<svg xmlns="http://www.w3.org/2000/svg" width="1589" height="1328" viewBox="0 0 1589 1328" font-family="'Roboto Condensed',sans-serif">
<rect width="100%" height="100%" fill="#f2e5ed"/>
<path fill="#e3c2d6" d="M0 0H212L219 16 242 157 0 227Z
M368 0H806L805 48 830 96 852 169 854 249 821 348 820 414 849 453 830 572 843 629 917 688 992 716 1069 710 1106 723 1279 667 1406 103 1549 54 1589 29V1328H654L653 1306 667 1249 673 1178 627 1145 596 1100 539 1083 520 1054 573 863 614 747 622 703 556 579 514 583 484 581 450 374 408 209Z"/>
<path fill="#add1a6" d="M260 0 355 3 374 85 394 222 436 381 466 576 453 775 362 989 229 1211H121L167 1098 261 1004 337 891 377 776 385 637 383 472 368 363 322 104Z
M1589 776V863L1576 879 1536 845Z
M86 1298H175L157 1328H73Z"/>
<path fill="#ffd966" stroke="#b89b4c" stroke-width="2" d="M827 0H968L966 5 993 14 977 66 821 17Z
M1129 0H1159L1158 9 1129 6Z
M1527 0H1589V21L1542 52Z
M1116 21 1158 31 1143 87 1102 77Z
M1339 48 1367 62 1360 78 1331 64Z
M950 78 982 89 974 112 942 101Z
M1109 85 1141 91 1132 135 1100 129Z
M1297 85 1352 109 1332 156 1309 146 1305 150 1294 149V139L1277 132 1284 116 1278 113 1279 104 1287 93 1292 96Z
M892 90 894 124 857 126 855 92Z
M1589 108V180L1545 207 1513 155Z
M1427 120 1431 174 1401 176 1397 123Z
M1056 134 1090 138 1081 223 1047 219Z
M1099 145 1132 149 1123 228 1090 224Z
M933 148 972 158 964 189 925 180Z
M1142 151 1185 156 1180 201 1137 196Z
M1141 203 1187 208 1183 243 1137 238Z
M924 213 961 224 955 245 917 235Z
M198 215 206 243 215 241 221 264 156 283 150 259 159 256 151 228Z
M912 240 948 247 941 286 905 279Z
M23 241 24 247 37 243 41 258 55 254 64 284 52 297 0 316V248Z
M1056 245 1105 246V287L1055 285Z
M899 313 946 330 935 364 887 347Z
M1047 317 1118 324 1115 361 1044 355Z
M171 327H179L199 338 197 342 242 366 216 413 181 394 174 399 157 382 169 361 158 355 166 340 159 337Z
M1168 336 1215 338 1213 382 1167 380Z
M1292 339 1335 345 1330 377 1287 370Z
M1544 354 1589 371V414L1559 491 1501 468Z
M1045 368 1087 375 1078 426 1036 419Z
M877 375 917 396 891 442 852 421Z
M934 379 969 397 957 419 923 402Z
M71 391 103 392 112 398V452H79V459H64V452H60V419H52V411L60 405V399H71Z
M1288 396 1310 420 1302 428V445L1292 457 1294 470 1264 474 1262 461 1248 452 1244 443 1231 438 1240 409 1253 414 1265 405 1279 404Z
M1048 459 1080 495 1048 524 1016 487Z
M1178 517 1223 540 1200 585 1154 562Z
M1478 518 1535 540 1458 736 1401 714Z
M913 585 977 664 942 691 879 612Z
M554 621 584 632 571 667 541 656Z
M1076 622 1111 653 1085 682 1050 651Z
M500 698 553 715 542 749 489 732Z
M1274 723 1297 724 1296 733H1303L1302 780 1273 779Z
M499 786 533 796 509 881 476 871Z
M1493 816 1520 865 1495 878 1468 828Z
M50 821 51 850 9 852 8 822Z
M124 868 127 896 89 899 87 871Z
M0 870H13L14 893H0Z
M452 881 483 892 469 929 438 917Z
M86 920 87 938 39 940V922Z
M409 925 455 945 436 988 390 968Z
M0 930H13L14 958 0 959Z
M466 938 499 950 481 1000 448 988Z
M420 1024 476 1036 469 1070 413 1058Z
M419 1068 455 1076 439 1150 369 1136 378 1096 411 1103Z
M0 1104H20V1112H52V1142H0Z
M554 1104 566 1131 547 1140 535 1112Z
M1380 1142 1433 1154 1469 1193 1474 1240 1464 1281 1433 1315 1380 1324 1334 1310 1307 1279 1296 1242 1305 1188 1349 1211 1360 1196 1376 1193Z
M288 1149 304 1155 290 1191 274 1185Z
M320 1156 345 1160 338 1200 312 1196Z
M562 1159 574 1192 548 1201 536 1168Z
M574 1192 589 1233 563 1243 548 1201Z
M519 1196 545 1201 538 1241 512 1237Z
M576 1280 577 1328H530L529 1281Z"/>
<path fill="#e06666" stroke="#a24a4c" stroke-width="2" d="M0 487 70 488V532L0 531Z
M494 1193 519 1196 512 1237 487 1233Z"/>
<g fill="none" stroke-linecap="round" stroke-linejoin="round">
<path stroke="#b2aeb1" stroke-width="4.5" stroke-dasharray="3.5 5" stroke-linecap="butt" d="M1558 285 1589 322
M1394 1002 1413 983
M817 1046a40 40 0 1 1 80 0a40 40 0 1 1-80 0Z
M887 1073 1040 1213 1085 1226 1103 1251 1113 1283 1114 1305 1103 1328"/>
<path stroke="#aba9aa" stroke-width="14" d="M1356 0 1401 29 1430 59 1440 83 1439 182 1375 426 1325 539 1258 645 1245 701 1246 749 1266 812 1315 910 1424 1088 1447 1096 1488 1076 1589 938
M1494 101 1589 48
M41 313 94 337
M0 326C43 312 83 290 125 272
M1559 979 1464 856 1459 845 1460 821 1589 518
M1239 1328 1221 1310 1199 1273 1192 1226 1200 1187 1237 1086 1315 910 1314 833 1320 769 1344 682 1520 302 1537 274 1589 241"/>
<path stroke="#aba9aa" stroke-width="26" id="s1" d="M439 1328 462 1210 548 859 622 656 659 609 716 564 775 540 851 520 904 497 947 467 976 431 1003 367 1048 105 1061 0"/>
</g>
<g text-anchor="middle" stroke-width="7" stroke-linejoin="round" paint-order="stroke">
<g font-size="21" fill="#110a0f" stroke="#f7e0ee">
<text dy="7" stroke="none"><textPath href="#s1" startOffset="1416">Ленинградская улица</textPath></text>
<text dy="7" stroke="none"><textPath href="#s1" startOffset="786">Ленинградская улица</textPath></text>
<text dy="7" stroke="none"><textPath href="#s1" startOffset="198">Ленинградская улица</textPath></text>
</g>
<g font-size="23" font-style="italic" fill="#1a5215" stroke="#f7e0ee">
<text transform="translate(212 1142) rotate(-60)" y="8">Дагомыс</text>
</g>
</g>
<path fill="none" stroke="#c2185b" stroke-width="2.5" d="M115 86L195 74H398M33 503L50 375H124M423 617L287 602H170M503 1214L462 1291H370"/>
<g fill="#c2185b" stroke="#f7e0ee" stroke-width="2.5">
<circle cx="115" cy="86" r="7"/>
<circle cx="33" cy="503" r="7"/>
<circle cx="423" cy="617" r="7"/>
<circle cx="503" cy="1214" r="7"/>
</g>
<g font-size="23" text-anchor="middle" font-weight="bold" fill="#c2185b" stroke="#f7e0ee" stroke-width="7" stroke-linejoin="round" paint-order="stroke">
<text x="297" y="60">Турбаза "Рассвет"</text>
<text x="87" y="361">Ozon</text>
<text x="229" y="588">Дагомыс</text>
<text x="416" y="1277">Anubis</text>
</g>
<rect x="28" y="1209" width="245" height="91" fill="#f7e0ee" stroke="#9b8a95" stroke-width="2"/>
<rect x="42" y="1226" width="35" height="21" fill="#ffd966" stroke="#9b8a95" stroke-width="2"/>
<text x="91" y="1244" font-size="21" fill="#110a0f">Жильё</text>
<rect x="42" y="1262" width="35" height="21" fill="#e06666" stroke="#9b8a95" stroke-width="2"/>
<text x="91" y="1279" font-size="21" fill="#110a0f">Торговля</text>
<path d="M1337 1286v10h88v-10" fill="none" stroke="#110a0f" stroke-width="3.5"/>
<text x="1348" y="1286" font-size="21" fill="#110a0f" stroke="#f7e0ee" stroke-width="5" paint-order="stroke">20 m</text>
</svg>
☆ ☆ ☆ ☆ ☆
** Task to complete **
Look above for the line containing "M320 1156 345 1160 338 1200 312 1196Z". Output from there through the line containing "M1559 979 1464 856 1459 845 1460 821 1589 518", exactly and inclusively.

** Output of the exercise **
M320 1156 345 1160 338 1200 312 1196Z
M562 1159 574 1192 548 1201 536 1168Z
M574 1192 589 1233 563 1243 548 1201Z
M519 1196 545 1201 538 1241 512 1237Z
M576 1280 577 1328H530L529 1281Z"/>
<path fill="#e06666" stroke="#a24a4c" stroke-width="2" d="M0 487 70 488V532L0 531Z
M494 1193 519 1196 512 1237 487 1233Z"/>
<g fill="none" stroke-linecap="round" stroke-linejoin="round">
<path stroke="#b2aeb1" stroke-width="4.5" stroke-dasharray="3.5 5" stroke-linecap="butt" d="M1558 285 1589 322
M1394 1002 1413 983
M817 1046a40 40 0 1 1 80 0a40 40 0 1 1-80 0Z
M887 1073 1040 1213 1085 1226 1103 1251 1113 1283 1114 1305 1103 1328"/>
<path stroke="#aba9aa" stroke-width="14" d="M1356 0 1401 29 1430 59 1440 83 1439 182 1375 426 1325 539 1258 645 1245 701 1246 749 1266 812 1315 910 1424 1088 1447 1096 1488 1076 1589 938
M1494 101 1589 48
M41 313 94 337
M0 326C43 312 83 290 125 272
M1559 979 1464 856 1459 845 1460 821 1589 518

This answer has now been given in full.